▶ [Stored data entries]:
--------------------

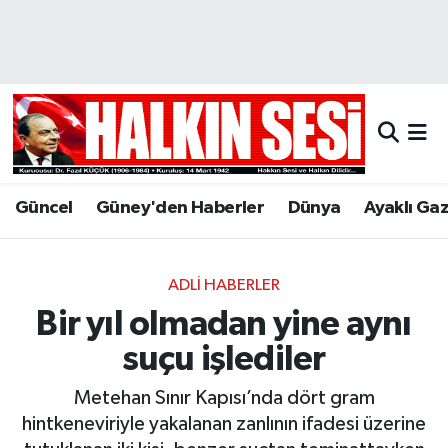
Nöbetçi Eczaneler
Hava Durumu
Trafik Durumu
Güncel
Güney'den Haberler
Dünya
Ayaklı Ga
Puan Durumu ve Fikstür
Tüm Manşetler
ADLI HABERLER
Bir yıl olmadan yine aynı
Son Dakika Haberleri
suçu işlediler
Haber Arşivi
Metehan Sınır Kapısı’nda dört gram
hintkeneviriyle yakalanan zanlının ifadesi üzerine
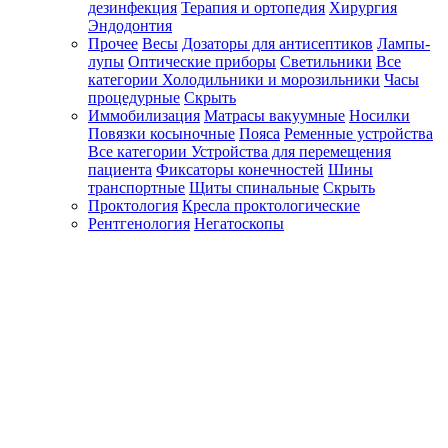
дезинфекция
Терапия и ортопедия
Хирургия
Эндодонтия
Прочее
Весы
Дозаторы для антисептиков
Лампы-
лупы
Оптические приборы
Светильники
Все
категории
Холодильники и морозильники
Часы
процедурные
Скрыть
Иммобилизация
Матрасы вакуумные
Носилки
Повязки косыночные
Пояса
Ременные устройства
Все категории
Устройства для перемещения
пациента
Фиксаторы конечностей
Шины
транспортные
Щиты спинальные
Скрыть
Проктология
Кресла проктологические
Рентгенология
Негатоскопы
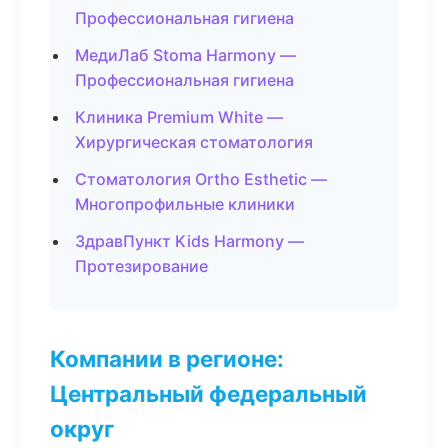
Профессиональная гигиена
МедиЛаб Stoma Harmony —
Профессиональная гигиена
Клиника Premium White —
Хирургическая стоматология
Стоматология Ortho Esthetic —
Многопрофильные клиники
ЗдравПункт Kids Harmony —
Протезирование
Компании в регионе:
Центральный федеральный
округ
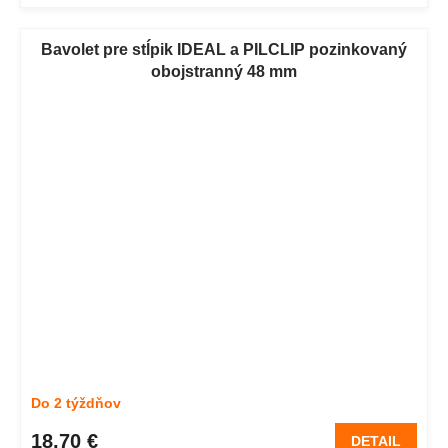
Bavolet pre stĺpik IDEAL a PILCLIP pozinkovaný
obojstranný 48 mm
Do 2 týždňov
18,70 €
DETAIL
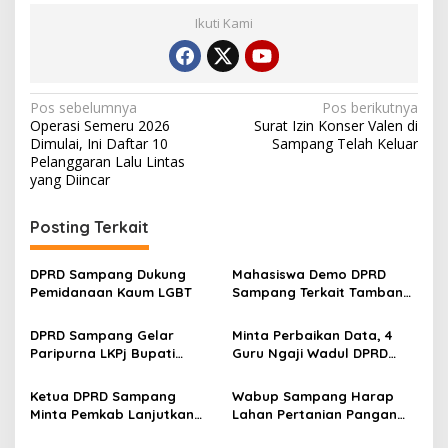
Ikuti Kami
Navigasi
Pos sebelumnya
Pos berikutnya
Operasi Semeru 2026
Surat Izin Konser Valen di
pos
Dimulai, Ini Daftar 10
Sampang Telah Keluar
Pelanggaran Lalu Lintas
yang Diincar
Posting Terkait
DPRD Sampang Dukung
Mahasiswa Demo DPRD
Pemidanaan Kaum LGBT
Sampang Terkait Tambang
Galian C Ilegal
DPRD Sampang Gelar
Minta Perbaikan Data, 4
Paripurna LKPj Bupati
Guru Ngaji Wadul DPRD
Tahun 2025
Sampang
Ketua DPRD Sampang
Wabup Sampang Harap
Minta Pemkab Lanjutkan
Lahan Pertanian Pangan
Perbaikan Jalan Swadaya
Tetap Terjaga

--------------------

▶ [Problem to solve]: Which lines in the data above contain the string "Terkait"? Pull out each of them, treating uppercase and lowercase as different.

▶ [Reply to the task]:
Posting Terkait
Sampang Terkait Tambang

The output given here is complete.